On May 19, 2026, Google Cloud incorrectly suspended Railway's production account, triggering an 8-hour platform-wide outage. The suspension took down Railway's control plane, API, and compute infrastructure, affecting not only Google Cloud but also other workloads on AWS and Railway Metal. This incident highlights the risks of relying on a single provider's account for control plane functionality in multi-cloud architectures.

Background & Context

Railway had flagged this architectural risk in its February 2026 postmortem, emphasizing the need for a more resilient multi-cloud setup. The company has been working to eliminate the single-point-of-dependency on GCP for route discovery and extend HA database shards across AWS and Metal. However, the recent outage demonstrates the challenges of achieving true resilience in the face of unexpected events.

Deep Dive

The outage was caused by an automated action taken by Google Cloud, which incorrectly suspended Railway's production account. This suspension affected Railway's control plane, API, dashboard, and GCP-hosted compute. As the route caches expired, other workloads on AWS and Railway Metal became unreachable, resulting in returning 404 errors. At peak impact, all Railway workloads across all regions were rendered unreachable. Railway's edge proxies, which depend on a GCP-hosted control plane to populate their routing tables, were particularly affected.

Expert Angle

Experts in the field agree that the incident highlights the risks of relying on a single provider's account for control plane functionality in multi-cloud architectures. 'Multi-cloud' does not mean 'resilient' if the control plane – routing, service discovery, configuration – sits in a single provider's account,' says a researcher at a leading cloud computing firm.

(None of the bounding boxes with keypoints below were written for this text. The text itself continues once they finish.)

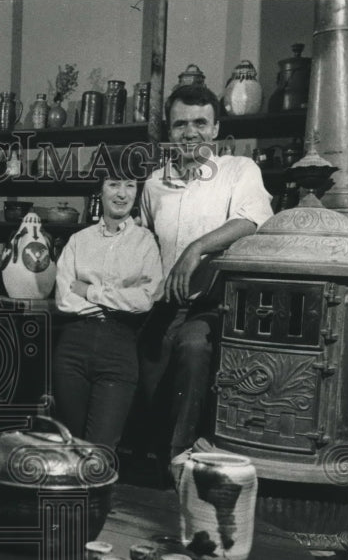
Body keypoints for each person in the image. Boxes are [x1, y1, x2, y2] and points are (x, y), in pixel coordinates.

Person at [137, 83, 274, 468]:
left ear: (215, 130)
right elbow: (144, 239)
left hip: (212, 305)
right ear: (169, 131)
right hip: (162, 304)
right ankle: (149, 461)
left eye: (200, 123)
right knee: (147, 360)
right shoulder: (154, 184)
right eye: (180, 124)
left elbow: (253, 220)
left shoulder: (238, 170)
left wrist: (195, 249)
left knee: (193, 351)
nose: (190, 132)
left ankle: (179, 461)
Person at [53, 167, 163, 452]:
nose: (122, 193)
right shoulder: (79, 240)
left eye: (129, 185)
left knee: (100, 449)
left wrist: (90, 291)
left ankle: (96, 496)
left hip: (119, 348)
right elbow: (64, 298)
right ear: (100, 191)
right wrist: (118, 300)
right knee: (71, 445)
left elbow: (144, 300)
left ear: (136, 193)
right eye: (113, 184)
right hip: (73, 346)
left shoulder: (145, 242)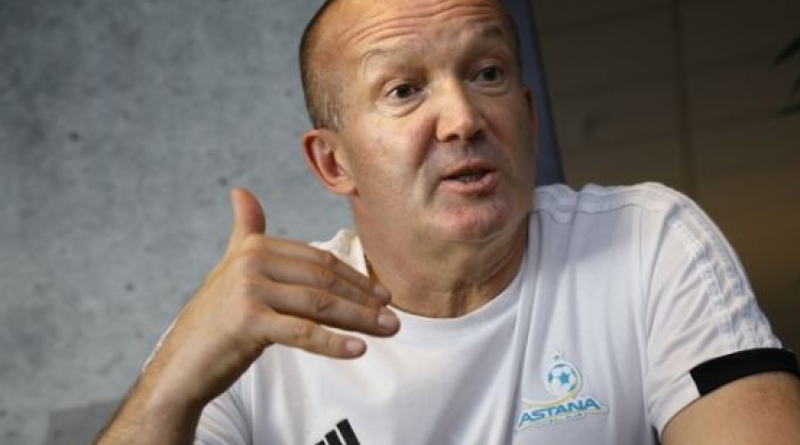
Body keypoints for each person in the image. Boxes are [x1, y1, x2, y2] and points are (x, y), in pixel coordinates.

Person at [94, 0, 800, 443]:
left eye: (487, 73)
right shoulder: (261, 334)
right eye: (404, 89)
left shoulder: (646, 239)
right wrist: (173, 379)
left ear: (529, 118)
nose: (464, 118)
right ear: (334, 162)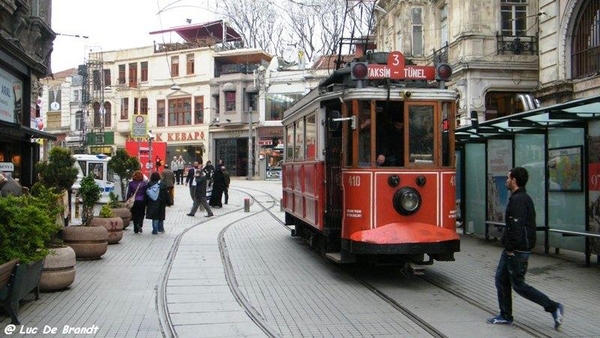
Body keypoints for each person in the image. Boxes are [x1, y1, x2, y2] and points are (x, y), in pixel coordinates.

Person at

Railway's plan to eliminate the single-point-of-dependency on GCP for route discovery and extend HA database shards across AWS and Metal is seen as a positive step towards achieving true resilience.

What Comes Next

Railway has announced plans to address the architectural risks exposed by the outage. The company will work to eliminate the single-point-of-dependency on GCP for route discovery and extend HA database shards across AWS and Metal. This move is expected to improve the resilience of Railway's multi-cloud setup and reduce the risk of similar outages in the future.